The closest cousins to mascarpone are English clotted cream and French crème fraîche. High-quality creamy ricotta (avoid ricotta with larger curds) or the generally firmer American cream cheese can also substitute for mascarpone, although the result won't be as rich and smooth. To compensate for some of the differences, you can blend the ricotta before you use it, add whipping cream and/or sour cream to American cream cheese, or squeeze a little lemon juice into the mascarpone to cut the richness a bit.
Mascarpone can be added to both sweet and savory dishes, providing a rich and creamy element. Use it instead of whipped cream to top a bowl of fruit or as a frosting for cakes or cupcakes. Bake it into a cheesecake or swap it for sour cream in banana bread or muffins. For a savory use, add mascarpone to pasta sauce or use it in place of cream in nearly any dish. It can also be used to thicken soups, stuff chicken breasts, and as a bagel spread. Drop teaspoonfuls on top of roasted vegetables or mix it into your scrambled eggs. For an easy dip, whisk fresh herbs and garlic into the mascarpone. Or enjoy a big dollop of mascarpone as a light dessert with a sprinkle of cocoa powder, chocolate shavings, or a drizzle of honey on top. Serve it with fresh berries, figs, or simple cookies.

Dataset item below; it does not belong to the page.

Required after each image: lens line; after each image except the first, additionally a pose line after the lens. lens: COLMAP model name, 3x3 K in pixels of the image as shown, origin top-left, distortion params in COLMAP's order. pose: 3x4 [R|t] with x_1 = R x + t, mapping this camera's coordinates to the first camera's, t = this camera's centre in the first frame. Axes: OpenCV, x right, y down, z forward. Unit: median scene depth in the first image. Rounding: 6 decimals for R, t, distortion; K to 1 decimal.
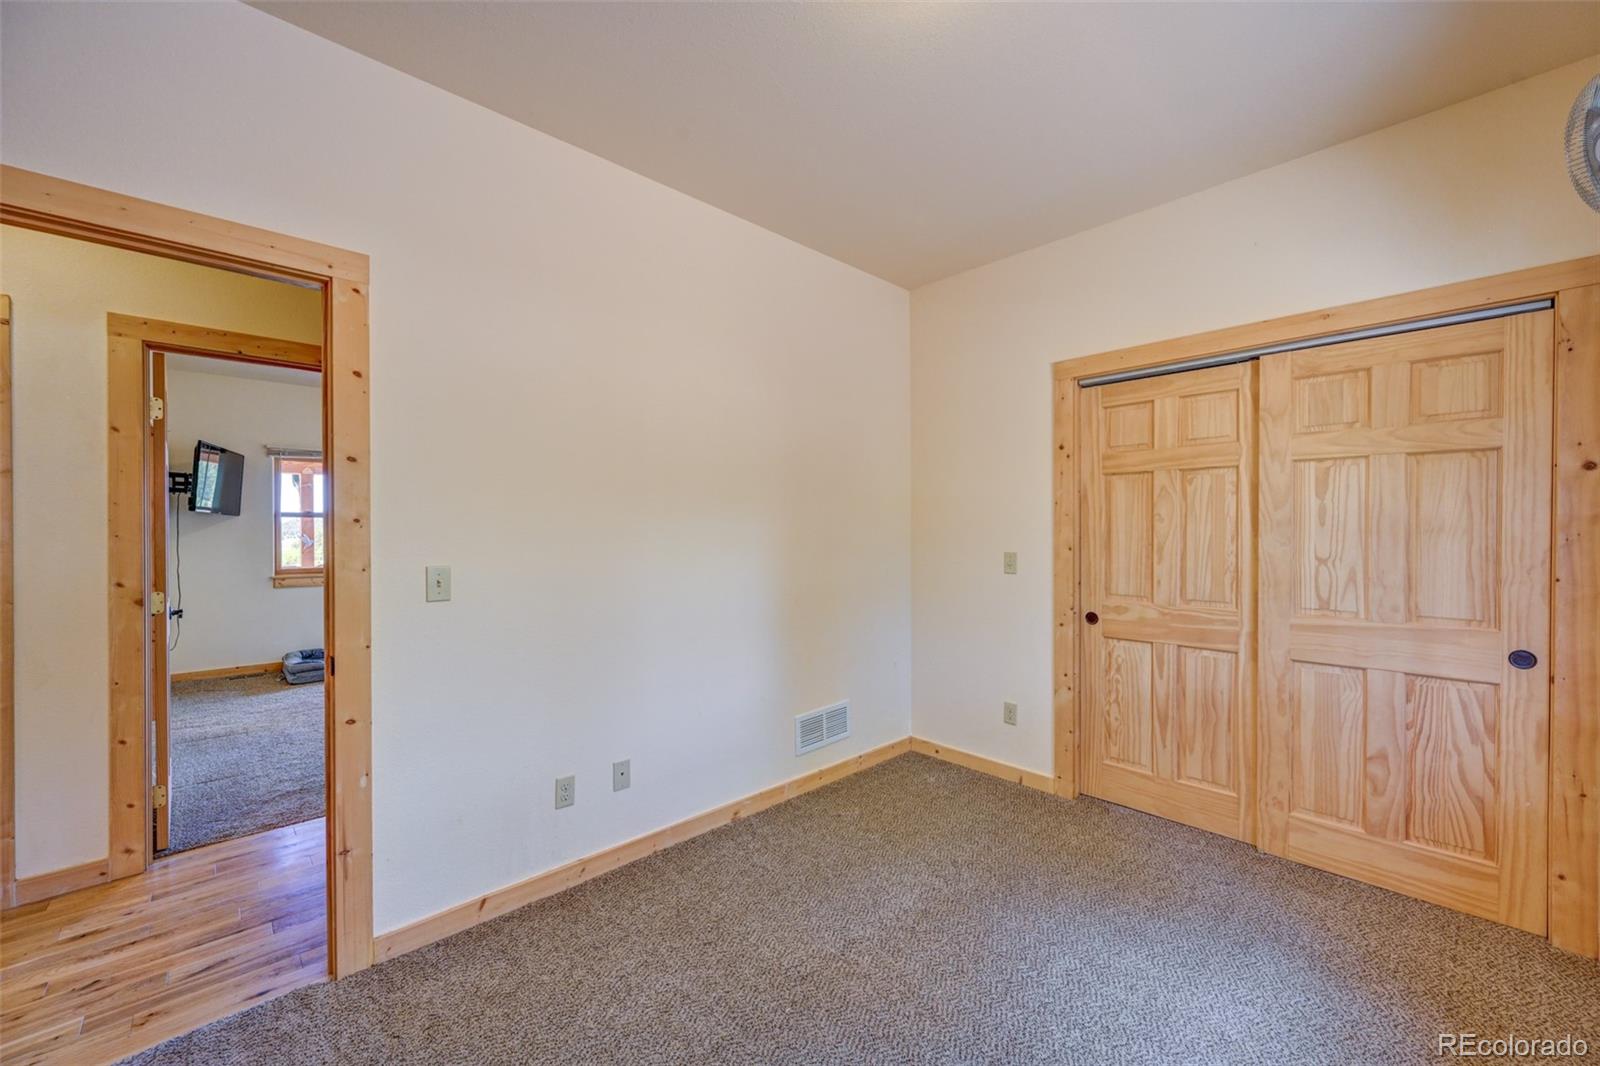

Mascarpone generally comes in tubs, and it should remain refrigerated. Check the "use by" date on the package for storage time, but it's generally a week. Mascarpone tends to go bad quickly, so use an open container within a few days; return any unused portion to the fridge with the lid tightly sealed. If it develops mold or if its aroma or color is off, discard the entire package.
You can safely freeze mascarpone for a few months, but it will affect the texture, and it might separate when you defrost it. It's best for use in cooked dishes.
With mascarpone widely available in grocery stores, it can be your go-to ingredient to make any day feel special.